*** PROVIDED INFORMATION Section Begins ***

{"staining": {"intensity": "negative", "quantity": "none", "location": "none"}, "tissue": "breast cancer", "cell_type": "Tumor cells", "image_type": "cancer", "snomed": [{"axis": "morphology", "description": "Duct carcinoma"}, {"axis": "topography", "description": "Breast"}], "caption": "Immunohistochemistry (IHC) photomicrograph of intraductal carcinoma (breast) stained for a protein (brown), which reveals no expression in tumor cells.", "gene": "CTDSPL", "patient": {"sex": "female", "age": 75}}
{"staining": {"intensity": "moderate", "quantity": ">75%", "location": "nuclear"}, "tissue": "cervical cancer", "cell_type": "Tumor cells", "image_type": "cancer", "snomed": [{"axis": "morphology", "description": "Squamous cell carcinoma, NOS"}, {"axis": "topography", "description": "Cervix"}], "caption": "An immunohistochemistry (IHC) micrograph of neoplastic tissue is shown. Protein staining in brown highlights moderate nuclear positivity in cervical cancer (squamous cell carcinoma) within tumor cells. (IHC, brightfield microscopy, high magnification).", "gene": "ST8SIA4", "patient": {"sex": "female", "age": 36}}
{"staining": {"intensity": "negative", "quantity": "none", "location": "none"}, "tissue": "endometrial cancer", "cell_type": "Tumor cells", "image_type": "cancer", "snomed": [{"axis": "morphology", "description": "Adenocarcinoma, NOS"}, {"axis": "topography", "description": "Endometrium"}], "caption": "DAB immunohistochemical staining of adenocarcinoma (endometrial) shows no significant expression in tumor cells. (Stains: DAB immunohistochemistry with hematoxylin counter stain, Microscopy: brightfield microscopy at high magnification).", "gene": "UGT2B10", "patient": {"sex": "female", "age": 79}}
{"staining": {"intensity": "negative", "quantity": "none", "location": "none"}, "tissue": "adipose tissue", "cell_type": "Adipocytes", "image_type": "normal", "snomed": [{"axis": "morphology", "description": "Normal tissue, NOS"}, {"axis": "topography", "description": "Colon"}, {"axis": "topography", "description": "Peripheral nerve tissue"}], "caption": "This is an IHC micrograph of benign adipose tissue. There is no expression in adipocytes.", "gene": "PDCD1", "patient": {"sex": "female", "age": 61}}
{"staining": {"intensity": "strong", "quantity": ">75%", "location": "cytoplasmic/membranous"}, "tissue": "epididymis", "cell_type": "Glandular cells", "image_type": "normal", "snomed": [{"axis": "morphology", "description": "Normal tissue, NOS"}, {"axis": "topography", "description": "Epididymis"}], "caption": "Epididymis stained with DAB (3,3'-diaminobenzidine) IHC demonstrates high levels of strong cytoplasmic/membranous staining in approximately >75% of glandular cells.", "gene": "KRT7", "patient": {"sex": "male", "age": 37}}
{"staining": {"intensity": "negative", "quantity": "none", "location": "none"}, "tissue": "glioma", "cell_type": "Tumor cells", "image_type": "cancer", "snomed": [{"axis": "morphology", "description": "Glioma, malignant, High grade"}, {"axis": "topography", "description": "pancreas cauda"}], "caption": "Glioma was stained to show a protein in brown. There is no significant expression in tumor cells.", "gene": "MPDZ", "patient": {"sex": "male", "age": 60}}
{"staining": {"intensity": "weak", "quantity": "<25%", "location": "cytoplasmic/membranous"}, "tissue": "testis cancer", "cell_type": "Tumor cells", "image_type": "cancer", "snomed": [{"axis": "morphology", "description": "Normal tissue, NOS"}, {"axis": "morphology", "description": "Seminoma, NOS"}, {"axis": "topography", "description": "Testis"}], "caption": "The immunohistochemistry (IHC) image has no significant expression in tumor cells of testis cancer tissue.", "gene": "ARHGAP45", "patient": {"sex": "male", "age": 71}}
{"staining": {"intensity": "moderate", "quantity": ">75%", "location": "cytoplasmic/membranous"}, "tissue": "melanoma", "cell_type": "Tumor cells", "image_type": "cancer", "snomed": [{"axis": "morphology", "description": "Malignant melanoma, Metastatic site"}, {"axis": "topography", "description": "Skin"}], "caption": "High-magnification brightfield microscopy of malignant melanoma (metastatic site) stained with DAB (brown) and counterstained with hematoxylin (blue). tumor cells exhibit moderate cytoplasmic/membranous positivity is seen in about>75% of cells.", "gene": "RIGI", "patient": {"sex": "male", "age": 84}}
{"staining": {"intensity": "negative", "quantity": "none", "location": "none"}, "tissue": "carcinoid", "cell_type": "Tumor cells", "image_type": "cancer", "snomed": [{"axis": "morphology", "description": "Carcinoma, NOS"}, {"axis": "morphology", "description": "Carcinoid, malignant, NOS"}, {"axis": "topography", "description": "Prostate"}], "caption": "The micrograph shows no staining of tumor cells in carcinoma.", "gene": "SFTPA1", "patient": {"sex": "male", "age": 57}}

*** PROVIDED INFORMATION Section Ends ***

### TASK STATEMENT
Could you say how many lines of the entries contain the string "magnification"? Only the number should be given.

### TASK RESULT
3